FlygenKite

@tallakt , I am not sure to understand these two comments. So, as I can, I will quote something I understood before forget it, then you can indicate if that matches your calculation and definition.

https://www.researchgate.net/publication/324565013_Innovation_in_Wind_Turbine_Design (author Peter Jamieson), pages 127-129:

The secondary rotor concept (Figure 6.16) also has potential for very large wind turbine
systems where the conventional drive train solutions will be extremely heavy and expensive
on account of low shaft speed and high rated torque. This concept involves rotors which are carried by the wind turbine blades of the main rotor. The secondary rotors thereby
experience a much higher apparent wind speed than the ambient wind speed and can be of
comparatively small diameter, high speed, low torque and low weight. The idea is quite old,
possibly preceding patent applications of the 1980s and 1990s (Watson [19], St-Germain
[20] and Jack [21]). It has sparked a few misconceptions. One is that the Betz limit will
apply twice to the overall power conversion but, more curiously, another recent one is that
the secondary rotor can achieve a power coefficient of unity [22]. Discounting any ground
related effect, the power produced by a rotor must be exactly the same whether a wind
turbine system is stationary in an ambient wind field of velocity, V , or is mounted on
a vehicle (such as a moving wind turbine blade) and transported at velocity, V , through
still air. In either case the relative axial fluid velocity local to the rotor disc is not V but
V (1 − a) where a is the axial induction factor at the rotor plane.
A brief analysis of the secondary rotor concept follows. It is clearly the thrust (and
not power) of the secondary rotor that provides reaction torque to extract power from the
primary rotor.
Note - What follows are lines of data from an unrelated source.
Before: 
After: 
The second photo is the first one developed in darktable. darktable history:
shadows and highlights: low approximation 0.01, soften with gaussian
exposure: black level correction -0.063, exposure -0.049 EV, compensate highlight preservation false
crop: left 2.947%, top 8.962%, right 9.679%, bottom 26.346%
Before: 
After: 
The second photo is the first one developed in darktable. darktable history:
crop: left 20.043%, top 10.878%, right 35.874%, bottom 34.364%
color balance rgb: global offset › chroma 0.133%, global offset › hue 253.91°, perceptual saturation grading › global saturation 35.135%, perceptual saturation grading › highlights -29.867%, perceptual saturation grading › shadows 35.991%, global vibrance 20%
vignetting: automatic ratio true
It appears that extraction of power from the primary rotor is most efficient
when the axial induction of the secondary rotor is small. An interesting trade-off then arises
between having larger and therefore more expensive, lightly loaded secondary rotors to
improve efficiency and hence reduce cost of the major primary rotor system.
Notation:
Air density ρ
Primary rotor radius R
Primary rotor angular speed ω
Primary rotor blade number N
Secondary rotor radius r
Secondary rotor power coefficient Cp
Secondary rotor power coefficient Ct
Secondary rotor axial induction a

The primary rotor produces power P which is as usual subject to the Betz limit. In terms of
the thrust reaction T of each of the N secondary rotors and assuming for present convenience
that they are mounted at the tip of each blade,
P = NTRω
T = 0.5ρ (ωR)² π r² Ct neglecting ambient wind speed compared to tip speed
P = N0.5ρ (ωR)² π r²Ct Rω
P = N0.5ρω³ R³ π r² Ct

The power extracted by the secondary rotors is
Pe = 0.5ρN (ωR)³ π r² Cp
Thus Pe / P = Cp / Ct
Considering the ideal Betz model:
If
Cp / Ct = (4a (1 − a)²) / (4a (1 − a)) = (1 − a).

If the secondary rotor is optimised in its own right, then the usual choice of a = 1/3
applies and the overall limit is 16 / 27 (1 − 1/3) = 0.395. This exceeds Betz squared by a little as
(16 / 27)² = 0.351.
However it is much better to trade reduced specific loading, Ct , on the secondary rotors
at the cost of making them a little bigger. In a specific design study a = 0.2 was about
optimum. Hence the ratio Pe/P is (1 − 0.2) = 0.8 and the overall limit is 16/27× 0.8 =
0.474. The power coefficient of the secondary rotors is reduced to a theoretical limit of 4 ×
0.2 (1 − 0.2)² = 0.512 and the secondary rotors are somewhat larger and more expensive
but this can be a very worthwhile trade off.

I quote again the main part of his analysis:

It is clearly the thrust (and not power) of the secondary rotor that provides reaction torque to extract power from the primary rotor. It appears that extraction of power from the primary rotor is most efficient when the axial induction of the secondary rotor is small.

Apart from that, a fly-gen wing (Makani-like) does not undergo the structural issue of tip blade loading as for a wind turbine with tip rotors.